How to Stop Lactation:
For Moms Who Express Breastmilk
For moms who cannot be with their baby all the time, and even for some stay at home moms who express milk in order for them to attend to their other domestic duties aside from looking after the new baby, expressing milk gives them the option to provide their baby with the benefits of breast milk.
When you decide to stop breast pumping, the consequences are similar to that of stopping breastfeeding. If done abruptly, it will cause pain and engorgement of the breasts, even fever and infection in some women.
To stop lactation or milk production, here are some things you can do (or take) so you can feel better while safely and slowly reducing your milk supply:
Gradually eliminate one pumping session at a time. Express milk only to relieve engorgement, but do not empty them of milk. This will signal to your body to reduce its milk production and eventually, to stop lactation. This will also give your body a chance to adjust to the slow but eventual cessation of your milk production.

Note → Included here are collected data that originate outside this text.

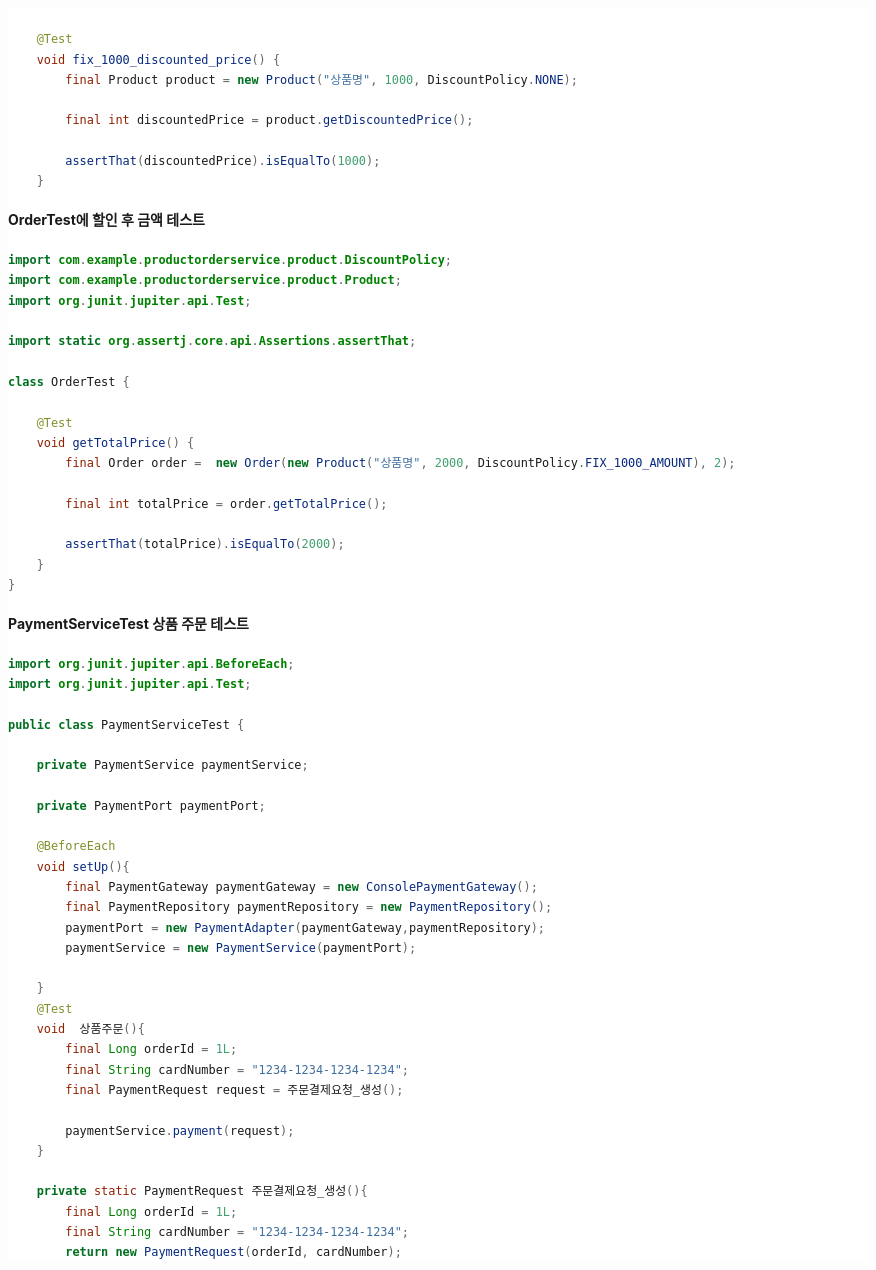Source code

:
 ```java

    @Test
    void fix_1000_discounted_price() {
        final Product product = new Product("상품명", 1000, DiscountPolicy.NONE);

        final int discountedPrice = product.getDiscountedPrice();

        assertThat(discountedPrice).isEqualTo(1000);
    }
```
#### OrderTest에 할인 후 금액 테스트
```java
import com.example.productorderservice.product.DiscountPolicy;
import com.example.productorderservice.product.Product;
import org.junit.jupiter.api.Test;

import static org.assertj.core.api.Assertions.assertThat;

class OrderTest {

    @Test
    void getTotalPrice() {
        final Order order =  new Order(new Product("상품명", 2000, DiscountPolicy.FIX_1000_AMOUNT), 2);

        final int totalPrice = order.getTotalPrice();

        assertThat(totalPrice).isEqualTo(2000);
    }
}
```
#### PaymentServiceTest 상품 주문 테스트
```java
import org.junit.jupiter.api.BeforeEach;
import org.junit.jupiter.api.Test;

public class PaymentServiceTest {

    private PaymentService paymentService;

    private PaymentPort paymentPort;

    @BeforeEach
    void setUp(){
        final PaymentGateway paymentGateway = new ConsolePaymentGateway();
        final PaymentRepository paymentRepository = new PaymentRepository();
        paymentPort = new PaymentAdapter(paymentGateway,paymentRepository);
        paymentService = new PaymentService(paymentPort);

    }
    @Test
    void  상품주문(){
        final Long orderId = 1L;
        final String cardNumber = "1234-1234-1234-1234";
        final PaymentRequest request = 주문결제요청_생성();

        paymentService.payment(request);
    }

    private static PaymentRequest 주문결제요청_생성(){
        final Long orderId = 1L;
        final String cardNumber = "1234-1234-1234-1234";
        return new PaymentRequest(orderId, cardNumber);
```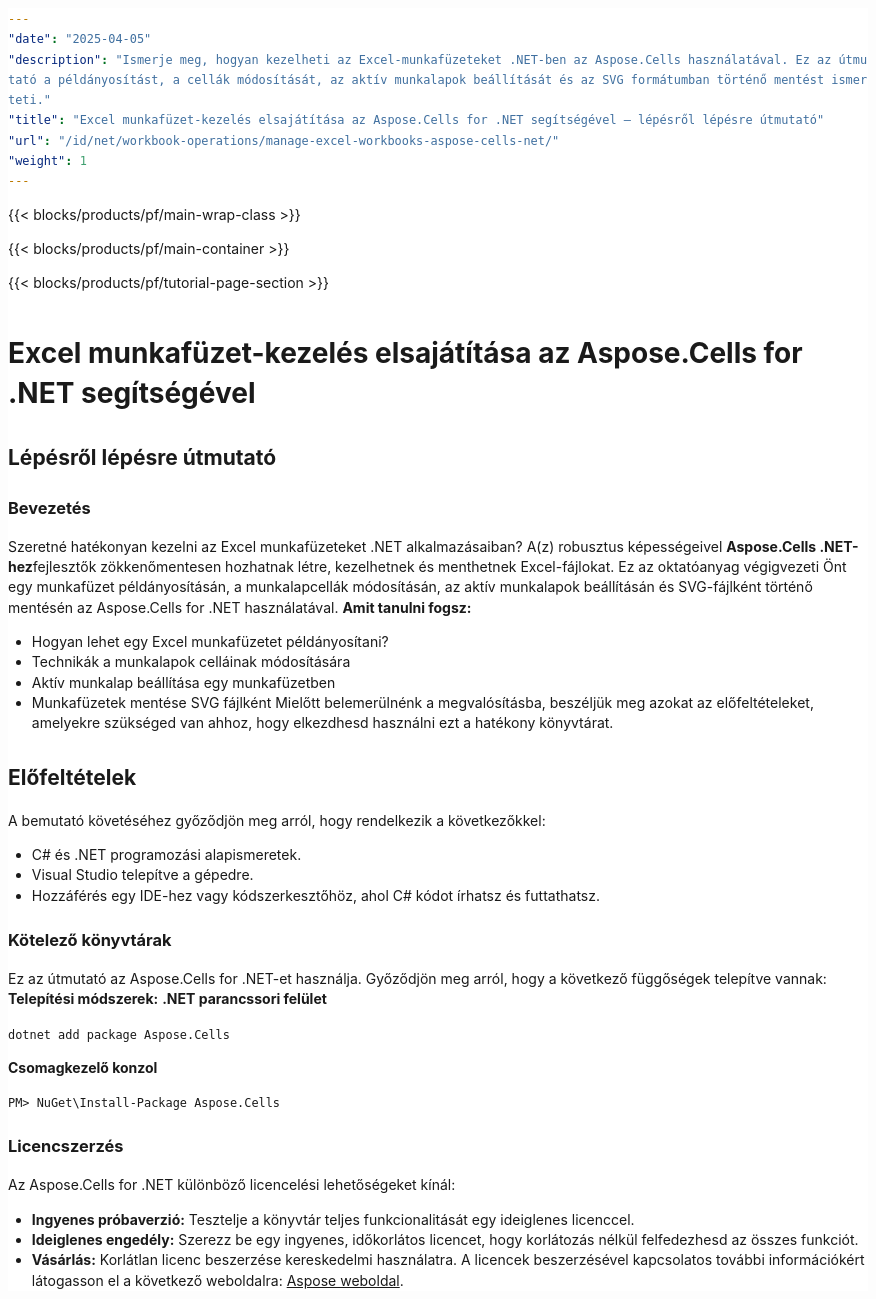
 ```yaml
---
"date": "2025-04-05"
"description": "Ismerje meg, hogyan kezelheti az Excel-munkafüzeteket .NET-ben az Aspose.Cells használatával. Ez az útmutató a példányosítást, a cellák módosítását, az aktív munkalapok beállítását és az SVG formátumban történő mentést ismerteti."
"title": "Excel munkafüzet-kezelés elsajátítása az Aspose.Cells for .NET segítségével – lépésről lépésre útmutató"
"url": "/id/net/workbook-operations/manage-excel-workbooks-aspose-cells-net/"
"weight": 1
---
```


{{< blocks/products/pf/main-wrap-class >}}

{{< blocks/products/pf/main-container >}}

{{< blocks/products/pf/tutorial-page-section >}}


# Excel munkafüzet-kezelés elsajátítása az Aspose.Cells for .NET segítségével
## Lépésről lépésre útmutató
### Bevezetés
Szeretné hatékonyan kezelni az Excel munkafüzeteket .NET alkalmazásaiban? A(z) robusztus képességeivel **Aspose.Cells .NET-hez**fejlesztők zökkenőmentesen hozhatnak létre, kezelhetnek és menthetnek Excel-fájlokat. Ez az oktatóanyag végigvezeti Önt egy munkafüzet példányosításán, a munkalapcellák módosításán, az aktív munkalapok beállításán és SVG-fájlként történő mentésén az Aspose.Cells for .NET használatával.
**Amit tanulni fogsz:**
- Hogyan lehet egy Excel munkafüzetet példányosítani?
- Technikák a munkalapok celláinak módosítására
- Aktív munkalap beállítása egy munkafüzetben
- Munkafüzetek mentése SVG fájlként
Mielőtt belemerülnénk a megvalósításba, beszéljük meg azokat az előfeltételeket, amelyekre szükséged van ahhoz, hogy elkezdhesd használni ezt a hatékony könyvtárat.
## Előfeltételek
A bemutató követéséhez győződjön meg arról, hogy rendelkezik a következőkkel:
- C# és .NET programozási alapismeretek.
- Visual Studio telepítve a gépedre.
- Hozzáférés egy IDE-hez vagy kódszerkesztőhöz, ahol C# kódot írhatsz és futtathatsz.
### Kötelező könyvtárak
Ez az útmutató az Aspose.Cells for .NET-et használja. Győződjön meg arról, hogy a következő függőségek telepítve vannak:
**Telepítési módszerek:**
**.NET parancssori felület**
```bash
dotnet add package Aspose.Cells
```
**Csomagkezelő konzol**
```shell
PM> NuGet\Install-Package Aspose.Cells
```
### Licencszerzés
Az Aspose.Cells for .NET különböző licencelési lehetőségeket kínál:
- **Ingyenes próbaverzió:** Tesztelje a könyvtár teljes funkcionalitását egy ideiglenes licenccel.
- **Ideiglenes engedély:** Szerezz be egy ingyenes, időkorlátos licencet, hogy korlátozás nélkül felfedezhesd az összes funkciót.
- **Vásárlás:** Korlátlan licenc beszerzése kereskedelmi használatra.
A licencek beszerzésével kapcsolatos további információkért látogasson el a következő weboldalra: [Aspose weboldal](https://purchase.aspose.com/buy).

Do not bind your breasts. This is a very out-of-date practice which shouldn’t be done. Preventing milk from naturally coming out of your breast will clog your milk ducts. If it does so, the trapped milk will calcify and it may cause mastitis. Wear a nursing bra that offers ample support, is comfortable and made from cotton to let blood circulate freely in your breasts.
Make tea from herbs. Teas and some herbs are reportedly effective in reducing milk production. Sage should be taken 2 to 6 times a day in order to stop lactation. A tablespoon of the dried herb in a cup of boiling water should do the trick. If you’re not into sage, try having spearmint and peppermint in your diet as the taste is more tolerable. Chickweed, lemon balm, oregano, sorrel and yarrow are not just used for stopping lactation – these also have oils that can be used to massage the breasts and relieve the soreness and hardness of them.
Breast milk is fortified with essential nutrients to help nourish and strengthen your baby’s immune system. It is best for babies at any age. There is no age limit for it. Offer breast milk for as long as you can. If you have to stop, consult a doctor on what formula and other foods you can give your baby to meet her nutritional needs. After all, your child’s nutritional health and emotional well-being is a priority.